- **Text section**
========
The Weekly: Black Swan or Cygnet?


Experience teaches us that just as you think it is safe to relax, something is bound to come around the corner to surprise. This was exactly what happened towards the end of last week. Not only has the UK weather appeared to have reverted to norm for the school holidays, but we have a minor currency crisis going on in Turkey.

The sudden escalation of this followed the failure of a Turkish delegation to the White House with a remit to reach agreement on the release of a US pastor being held in Turkey on supposed links to the failed coup d’état in 2016. Exacerbating this is the refusal of the US to extradite Fethullah Gulen who was behind the so-called Gulenist movement, considered largely responsible for the coup attempt. In addition, US support for Kurdish rebel groups in northern Syria and Turkey’s closer ties to Russia haven’t helped. Pulling this all together amid suggestions that Turkey may close a Nato air base used to fight IS in the region and you have all the ingredients as to why the meeting probably didn’t go too well.

Literally the day after the delegation returned to Turkey empty handed, Donald Trump tweeted that he was doubling tariffs on imports of Turkish aluminium and steel, on top of those recently imposed. This, along with the broader spat served to weaken the Lira by 20% in two days. This then caused investors to panic that Turkish companies and banks, which are heavily indebted with Euro and US Dollar denominated debt, would fail to service that debt as the currency collapses. We talked about unknown unknowns at the beginning of last week and this serves to remind us how short a few days can be in markets. Market volatility as measured by the VIX rose by 30% on Friday illustrating the sudden realisation that this could be quite a big deal.
========
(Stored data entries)
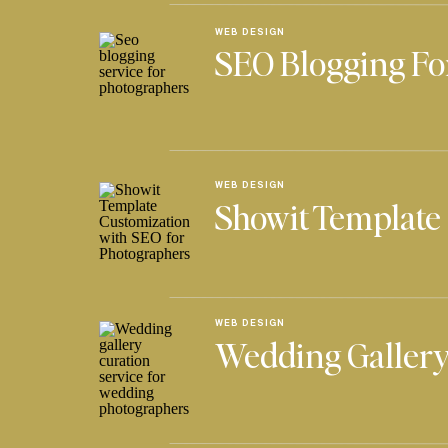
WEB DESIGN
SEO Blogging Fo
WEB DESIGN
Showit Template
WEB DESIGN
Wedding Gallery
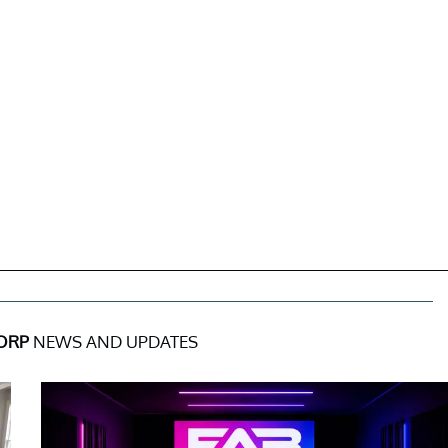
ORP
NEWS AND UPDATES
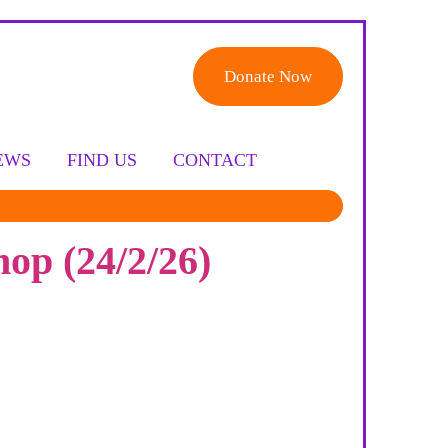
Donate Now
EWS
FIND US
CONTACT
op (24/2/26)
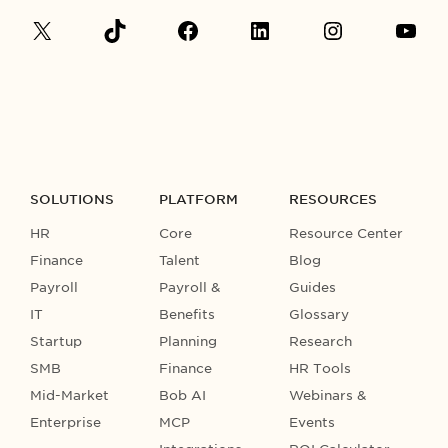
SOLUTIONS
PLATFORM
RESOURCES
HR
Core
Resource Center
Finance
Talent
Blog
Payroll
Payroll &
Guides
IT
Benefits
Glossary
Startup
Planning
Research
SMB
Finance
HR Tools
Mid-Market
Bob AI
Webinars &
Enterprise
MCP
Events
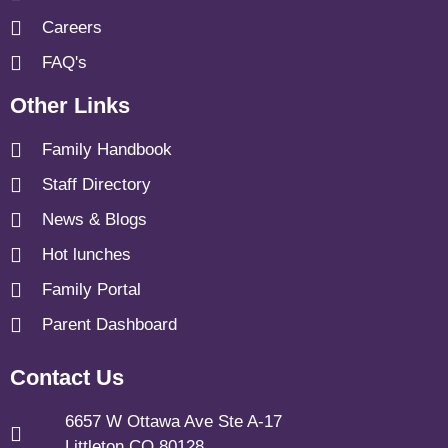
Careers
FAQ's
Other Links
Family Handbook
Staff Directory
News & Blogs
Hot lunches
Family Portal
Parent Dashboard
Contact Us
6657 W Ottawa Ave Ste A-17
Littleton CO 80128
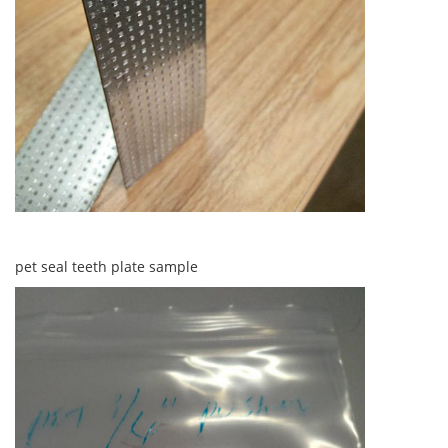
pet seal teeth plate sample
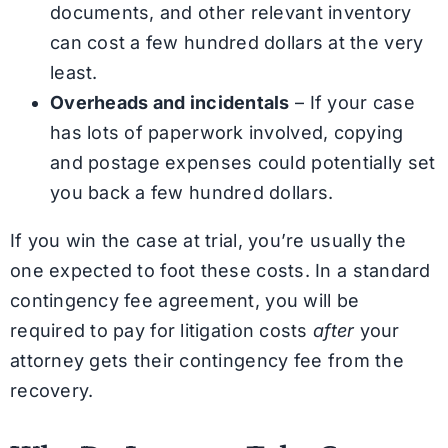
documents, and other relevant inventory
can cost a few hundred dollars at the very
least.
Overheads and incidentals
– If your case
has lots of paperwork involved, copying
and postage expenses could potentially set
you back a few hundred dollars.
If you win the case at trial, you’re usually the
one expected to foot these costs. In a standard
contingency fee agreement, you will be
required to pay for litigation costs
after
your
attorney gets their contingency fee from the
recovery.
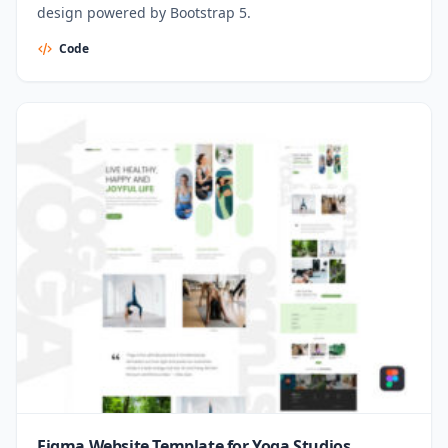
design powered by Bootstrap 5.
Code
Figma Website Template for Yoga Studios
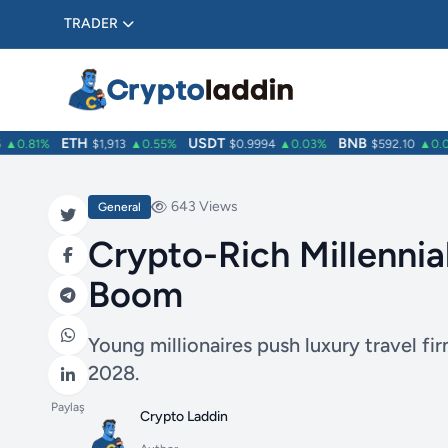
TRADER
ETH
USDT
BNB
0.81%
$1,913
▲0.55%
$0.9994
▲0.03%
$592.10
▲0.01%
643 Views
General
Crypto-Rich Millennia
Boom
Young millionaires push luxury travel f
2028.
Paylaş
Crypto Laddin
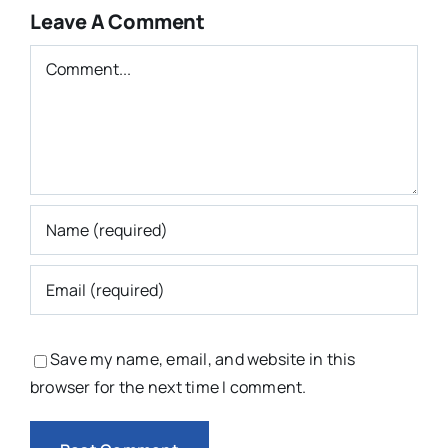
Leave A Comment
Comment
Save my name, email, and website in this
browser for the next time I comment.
========
- **Required actions**
**1)** In the Turkey currency commentary above, how much did the Lira weaken over two days?
**2)** Carry on the Turkey currency commentary above, picking up after its last sentence.

- **Task-by-task answers**
**1)** By 20%.

**2)**
As with all events of this nature, it is important to keep things in perspective but also not to be too dismissive about the risks of contagion to other connected economies such as European Banks, which have exposure. Turkey’s economy accounted for 1.4% of Global GDP in 2017 and is the 17th largest according to the IMF. To put this in context, this is just above the Netherlands and Switzerland but just below Indonesia and Mexico within the G20. Relative to Greece, which is 53rd in the world economic league and 0.3% of Global GDP, this is a much bigger deal. Turkey, who is not part of the EU, has its own currency which is adjusting through depreciation and can be printed by the central bank if needed or bailed out by the IMF. So whilst this would qualify as a Black Swan event springing out of the blue from relative obscurity, for now, this is more of a cygnet. All eyes are watching to see what happens next.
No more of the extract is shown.